Hiking the Appalachian Trail from Georgia to Maine or summiting all 48 of the four-thousand footers of the New Hampshire 48, had never been a goal of mine…they weren’t on any so-called “Bucket List”. The idea of pursuing and accomplishing each of these adventurous challenges was not something I dreamt about…that is until I stepped foot on the trail.
I had begun backpacking in 2007 and with a few weekend trips under my belt I felt comfortable enough to set out on my own…after all, you are just walking with all of your gear strapped to your back. My first solo backpacking experience began on the Appalachian Trail early in 2008. With work and family, I quickly became a section hiker taking every vacation and every long holiday weekend to hike my way north. I fell in love with the Appalachian Trail, her strenuous mountain climbs, her flowered meadows, her rocks, her roots and her mud. I desired the unfolding of nature that poured itself out with every turn. I learned to appreciate the physical challenges that my body would experience…step after step. I reveled in my own solitude as I whispered quietly to my heavenly Father praying for strength, guidance, and protection. For the next five years, I would make my way east to the AT and as a purist, I would begin where I had left off…not missing a step till I completed the last near 900 mile stretch to Mt Katahdin in 2012.
That 900 mile stretch would eventually take me across the state of New Hampshire and into the rugged White Mountains. The Appalachian Trail passes over the summits of 17 of the 48 four-thousand footers: Moosilauke, South and North Kinsman, Lincoln, Lafayette, Garfield, South Twin, Jackson, Pierce, Washington, Madison, Wildcats D and A, Carter Dome, South and Middle Carter and Moriah.
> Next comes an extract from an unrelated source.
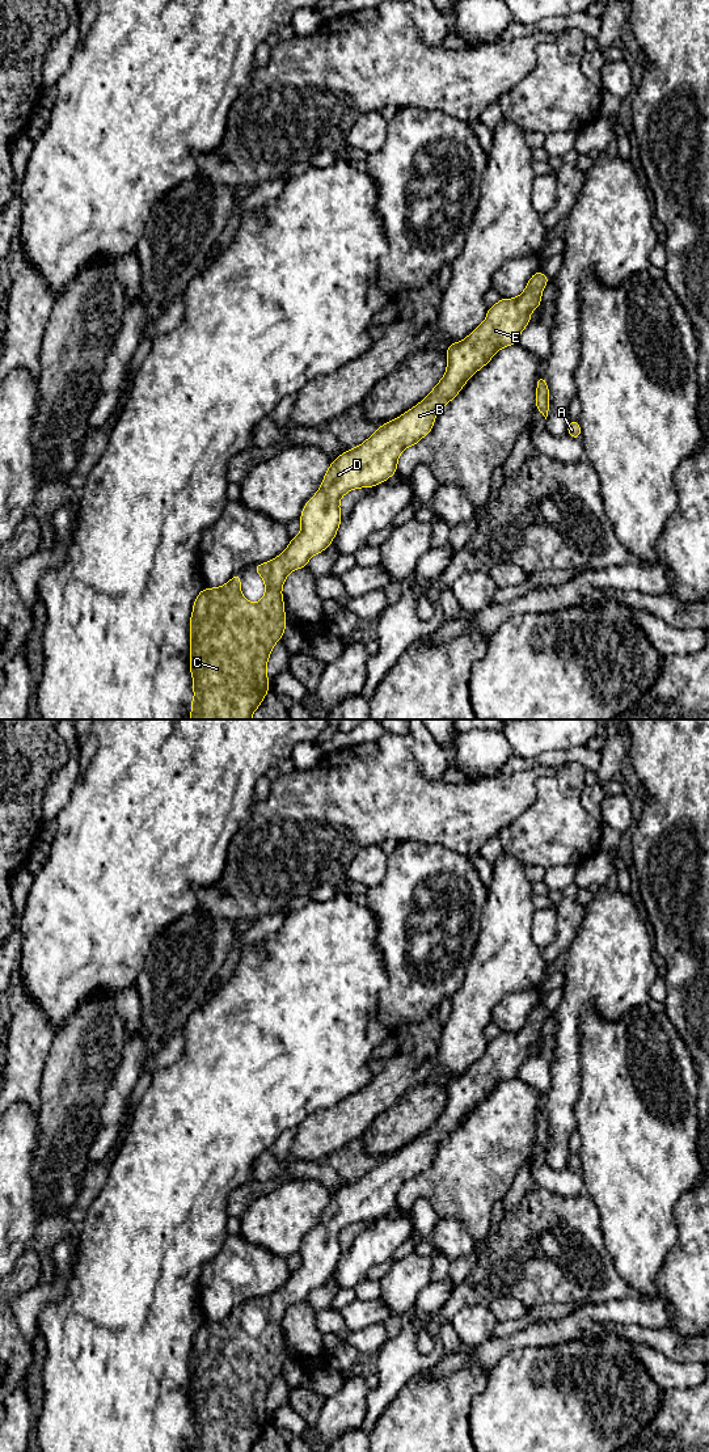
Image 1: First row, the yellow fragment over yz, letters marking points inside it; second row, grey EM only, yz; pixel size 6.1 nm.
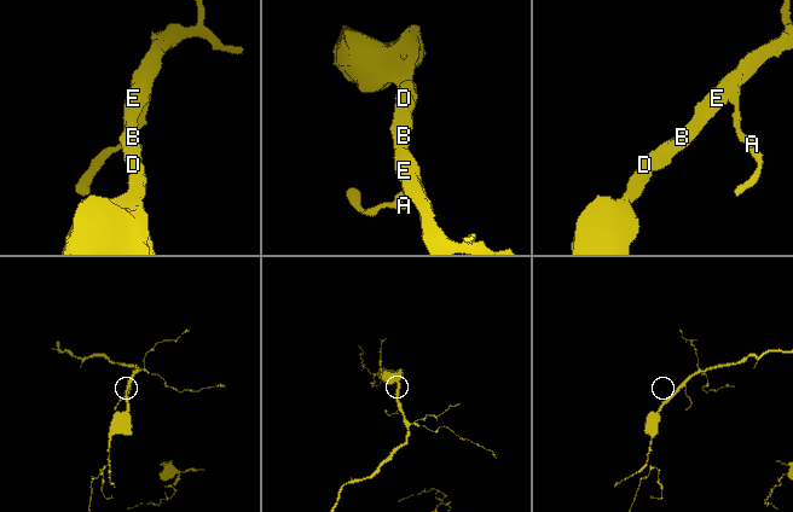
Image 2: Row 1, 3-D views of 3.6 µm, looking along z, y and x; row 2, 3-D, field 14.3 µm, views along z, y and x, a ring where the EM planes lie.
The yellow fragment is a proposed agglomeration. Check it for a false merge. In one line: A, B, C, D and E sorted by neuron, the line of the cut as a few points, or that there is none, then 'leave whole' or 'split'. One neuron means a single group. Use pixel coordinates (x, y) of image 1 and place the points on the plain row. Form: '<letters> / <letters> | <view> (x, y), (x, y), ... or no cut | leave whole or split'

When I begin any backpacking trek…I carry in my pack a 3×5 spiral notebook so that I may record the days date and how many miles I hiked that day. I might add the camping location for the night, wildlife I encountered, trail magic I received, mountains I climbed…things like that. So I dug out the navy blue notebook of 2012 and focusing on the days prior to and just after hiking through the Whites I noticed very quickly how vague I was in my daily journaling. So vague I am reluctant to share the contents with you. Each entry will be written as I originally had recorded it and will include pictures I had taken of the day. I will then expound a little…I still have a good memory of some things.
The large rock slabs to the summit of Mt Cube is just a taste of what lies ahead as I soon will enter the White Mountains. Following the numerous white blaze’s towards Route 25 (also known as the Oliverian Notch), I soon reach the road and walk down to the Hiker Hostel where I had shipped myself a re-supply box of winter clothing, toiletries and food to be picked up. I didn’t linger around and walked back to the trail and headed north to the first shelter…the Jeffers Brook Shelter.
I met two women thru hikers that evening at the Jeffers Brook Shelter…Mamaw B and Rainbow. In the picture above you can see my boots and gear just right of the steps and then Mamaw B and Rainbow already settled down for the night.
I set off early the next morning making my way to the summit of Mt Moosilauke. Descending, it had begun to rain as I approached the next campsites at the Beaver Brook Shelter. Mamaw B and Rainbow caught up at this point and we all decided to continue our trek to the Eliza Brook Shelter. Being a newbie in these mountains, I soon realized that a 16 mile day is pushing it. I arrived to the full and crowded Eliza Brook Shelter in the dark where everyone squeezed together so that I could fit in.
July 26th, 2012 … Four-Thousand Footer … Mount Moosilauke
July 27th, 2012 … Four-Thousand Footers … South Kinsman & North Kinsman
With her cascading waters all covered in moss, the Eliza Brook tumbled beside me as I made my way to the summit of the South Kinsman. Hiking through the fog and clouds, the views were minimal.
The first Appalachian Mountain Club hut that you will encounter while hiking northbound on the AT in the Whites, is the Lonesome Lake Hut. Directly behind the Hut spans the glaciated Lonesome Lake. I don’t even think I stopped to go inside this hut but passed on by the hut and the lake marching towards the Franconia Notch. Somehow I had gotten a ride into Lincoln, NH where I stayed the night at Chet’s Place Hostel, This hostel was crowded with hikers, sleeping everywhere on the floor and on bed mattresses. I had taken a shower in the outside, downstairs shower stall and later examined tomorrow’s weather report…rain, rain and more rain. I had heard and read that the Franconia Ridge was spectacular and I decided I was not going to summit those mountains in the rain. I spoke to Mamaw B and Rainbow and it was decided to take a zero day and wait out the rains. It turned out to be the right decision.
Yes, it did rain all day and yes this is the only picture taken that day…I must have been suffering from hiker hunger by the looks of the picture. We had moved ourselves to the next town over, North Woodstock, to the Econo Lodge for the night and ate at a nearby restaurant.